巨躯の祭祀官と、予定表を持つ女が、夕暮れのテラスで向かい合う。
少し面白い絵だった。
「本日は、うちの者がご迷惑をおかけしました」
付き人は完璧に礼をした。
ラウリも胸に手を当てて礼を返す。
「迷惑ではない。よく食べる良い相方だった」
付き人の笑顔が一瞬だけ固まった。
サラは噴き出した。
「ラウリん、それ最高」
「サラ様」
「はい」
「お戻りください」
「せめてデザートまで」
「デザートは劇場でご用意しております」
「それは仕事のデザートじゃん」
「仕事でございます」
終わりだ。
幕が下りる音がした。
サラは椅子から立ち上がった。遮光眼鏡を外すか迷い、結局外さなかった。ラウリへ正体を明かすのは簡単だ。名乗ればいい。周囲が騒ぎ、付き人がさらに凍り、店側が気づき、休日は完全に物語になる。
でも、それは違う。
今日のこれは、名前だけで歩く日だった。
なら、最後までそうする。
「ラウリん」
「なんだ」
「今日の客席、悪くなかったよ」
「俺は客席ではない」
「今日だけの相方」
ラウリは頷いた。
「そうだな」
サラは笑った。
「じゃあ、幕。下りまーす」
付き人が深く息を吐いた。
「幕は劇場で上げてください」
「はいはい」
サラはテラスを出る前に、卓上の小さな砂糖菓子を一つつまんだ。
付き人が見る。
「サラ様」
「これは幕間の栄養」
「歩きながら召し上がらないでください」
「女優は歩きながらでも絵になるの」
「そのために私がいるのではございません」
二人の声は遠ざかっていった。
白い手袋の女と、外套の裾をひるがえす女。
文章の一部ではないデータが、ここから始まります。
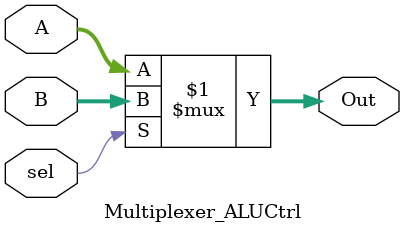
<source format=v>
module ALU(
    input signed [31:0] rdA,
    input signed [31:0] rdB,
    input [4:0]  ALUControl, // Expanded to 5 bits for M-extension
    output reg signed [31:0] ALUresult,
    output Carry, Zero
);

    wire [4:0] shamt;
    reg Cout;
    
    wire signed [63:0] mul_result;

    assign shamt = rdB[4:0];
    assign Carry = Cout;
    assign Zero  = ~|ALUresult; // Zero is true if ALUresult is all zeros

    assign mul_result = rdA * rdB;
    
    always @(*) begin
        ALUresult = 32'b0;
        Cout = 1'b0;

        case (ALUControl)
            // --- Original RV32I Operations ---
            5'b00000: {Cout, ALUresult} = rdA + rdB;
            5'b00001: ALUresult = rdA - rdB;
            5'b00010: ALUresult = rdA & rdB;
            5'b00011: ALUresult = rdA | rdB;
            5'b00100: ALUresult = rdA ^ rdB;
            5'b00101: ALUresult = ($signed(rdA) < $signed(rdB)) ? 32'd1 : 32'd0;
            5'b00110: ALUresult = ($unsigned(rdA) < $unsigned(rdB)) ? 32'd1 : 32'd0;
            5'b00111: ALUresult = rdA << shamt;
            5'b01000: ALUresult = rdA >> shamt;
            5'b01001: ALUresult = $signed(rdA) >>> shamt;
            // 5'b01001: ALUresult = 

            // --- New RV32M Operations ---
            // Multiplication
            5'b10000: ALUresult = mul_result[31:0];         // MUL: Lower 32 bits of signed multiplication
            5'b10001: ALUresult = mul_result[63:32];        // MULH: Upper 32 bits of signed multiplication
            5'b10010: ALUresult = ($unsigned(rdA) * $unsigned(rdB)) >> 32; // MULHU: Upper 32 bits of unsigned multiplication
            5'b10011: ALUresult = ($signed(rdA) * $unsigned(rdB)) >> 32; // MULHSU: Upper 32 bits of signed*unsigned
            
            // Division
            5'b10100: ALUresult = $signed(rdA) / $signed(rdB); // DIV: Signed Division
            5'b10101: ALUresult = $unsigned(rdA) / $unsigned(rdB); // DIVU: Unsigned Division

            // Remainder
            5'b10110: ALUresult = $signed(rdA) % $signed(rdB); // REM: Signed Remainder
            5'b10111: ALUresult = $unsigned(rdA) % $unsigned(rdB); // REMU: Unsigned Remainder

            default: ALUresult = 32'b0;
        endcase
    end

endmodule



module PC_ALU_Adder (A, B, Sum);

    input [31:0] A, B;
    output [31:0] Sum;

    assign Sum = A + B;
endmodule //PC_ALU_Asser


module Multiplexer_ALUCtrl(A, B, sel, Out);

    input [3:0] A, B;
    input sel;
    output [3:0] Out;

    assign Out = sel ? B : A;

endmodule





</source>
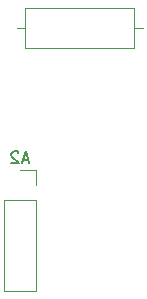
<source format=gbr>
%TF.GenerationSoftware,KiCad,Pcbnew,(5.1.12)-1*%
%TF.CreationDate,2022-06-03T18:51:51+02:00*%
%TF.ProjectId,pypilot-dome,70797069-6c6f-4742-9d64-6f6d652e6b69,rev?*%
%TF.SameCoordinates,Original*%
%TF.FileFunction,Legend,Bot*%
%TF.FilePolarity,Positive*%
%FSLAX46Y46*%
G04 Gerber Fmt 4.6, Leading zero omitted, Abs format (unit mm)*
G04 Created by KiCad (PCBNEW (5.1.12)-1) date 2022-06-03 18:51:51*
%MOMM*%
%LPD*%
G01*
G04 APERTURE LIST*
%ADD10C,0.120000*%
%ADD11C,0.150000*%
G04 APERTURE END LIST*
D10*
%TO.C,A2*%
X97850000Y-38795000D02*
X95190000Y-38795000D01*
X97850000Y-31115000D02*
X97850000Y-38795000D01*
X95190000Y-31115000D02*
X95190000Y-38795000D01*
X97850000Y-31115000D02*
X95190000Y-31115000D01*
X97850000Y-29845000D02*
X97850000Y-28515000D01*
X97850000Y-28515000D02*
X96520000Y-28515000D01*
%TO.C,R10*%
X96980000Y-18230000D02*
X96980000Y-14790000D01*
X96980000Y-14790000D02*
X106220000Y-14790000D01*
X106220000Y-14790000D02*
X106220000Y-18230000D01*
X106220000Y-18230000D02*
X96980000Y-18230000D01*
X96290000Y-16510000D02*
X96980000Y-16510000D01*
X106910000Y-16510000D02*
X106220000Y-16510000D01*
%TO.C,A2*%
D11*
X97234285Y-27681666D02*
X96758095Y-27681666D01*
X97329523Y-27967380D02*
X96996190Y-26967380D01*
X96662857Y-27967380D01*
X96377142Y-27062619D02*
X96329523Y-27015000D01*
X96234285Y-26967380D01*
X95996190Y-26967380D01*
X95900952Y-27015000D01*
X95853333Y-27062619D01*
X95805714Y-27157857D01*
X95805714Y-27253095D01*
X95853333Y-27395952D01*
X96424761Y-27967380D01*
X95805714Y-27967380D01*
%TD*%
M02*

</source>
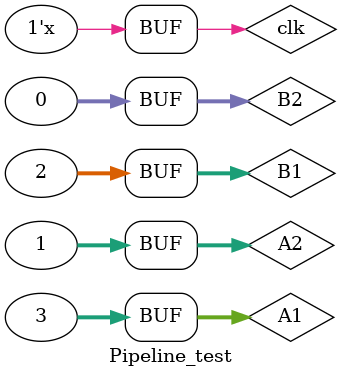
<source format=v>
`timescale 1ns / 1ps

module Pipeline_test;

	// Inputs
	reg [31:0] A1;
	reg [31:0] A2;
	reg [31:0] B1;
	reg [31:0] B2;
	reg clk;

	// Outputs
	wire [31:0] C;

	// Instantiate the Unit Under Test (UUT)
	pipeline uut (
		.A1(A1), 
		.A2(A2), 
		.B1(B1), 
		.B2(B2), 
		.clk(clk), 
		.C(C)
	);

	initial begin
		// Initialize Inputs
		A1 = 0;
		A2 = 0;
		B1 = 0;
		B2 = 0;
		clk = 0;
		
		#100;
		
		A1=0;
		B1=1;
		A2=2;
		B2=3;
		#10;
		A1=3;
		B1=2;
		A2=1;
		B2=0;
		#10;
	end
	always #5 clk = ~clk;
      
endmodule


</source>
夕暮れの廊下で、二つの足音はまるで別の拍子を踏んでいるのに、最後には同じ角を曲がって消えた。
ラウリはしばらく入口を見ていた。
サラが何者なのか。
聞かなかった。
必要なら、いつか分かる。
今日分かっているのは、サラがよく食べ、よく笑い、重い言葉を皿に乗せる女だということだけで足りた。
給仕が恐る恐る近づいてきた。
「お客様、お会計は」
ラウリは薔薇の木札を出した。
給仕の笑顔が、もう一度固まった。
「こちらは」
「屋敷の者に、軽食や茶なら使ってよいと言われた」
給仕は卓上を見た。
前菜。
魚。
肉。
発泡酒。
デザート。
空いた皿の数。
かなりの沈黙があった。
ラウリは真剣な顔で付け足した。
「歩いた」
給仕は、プロだった。
完璧な笑顔を取り戻し、木札を両手で受け取った。
「承っております」
ラウリは頷いた。
「礼を言う」
そして、サラが残していった最後の一皿へ手を伸ばした。
夕陽はもう海の縁に触れていた。
灯花蝋が小さく揺れ、青い硝子杯の底に金色の泡が残っている。
ラウリは菓子を口に運ぶ前に、短く目を伏せた。
食べ物には礼を置く。
それから、丁寧に食べた。
白いテラスに、甘さと塩気だけが残った。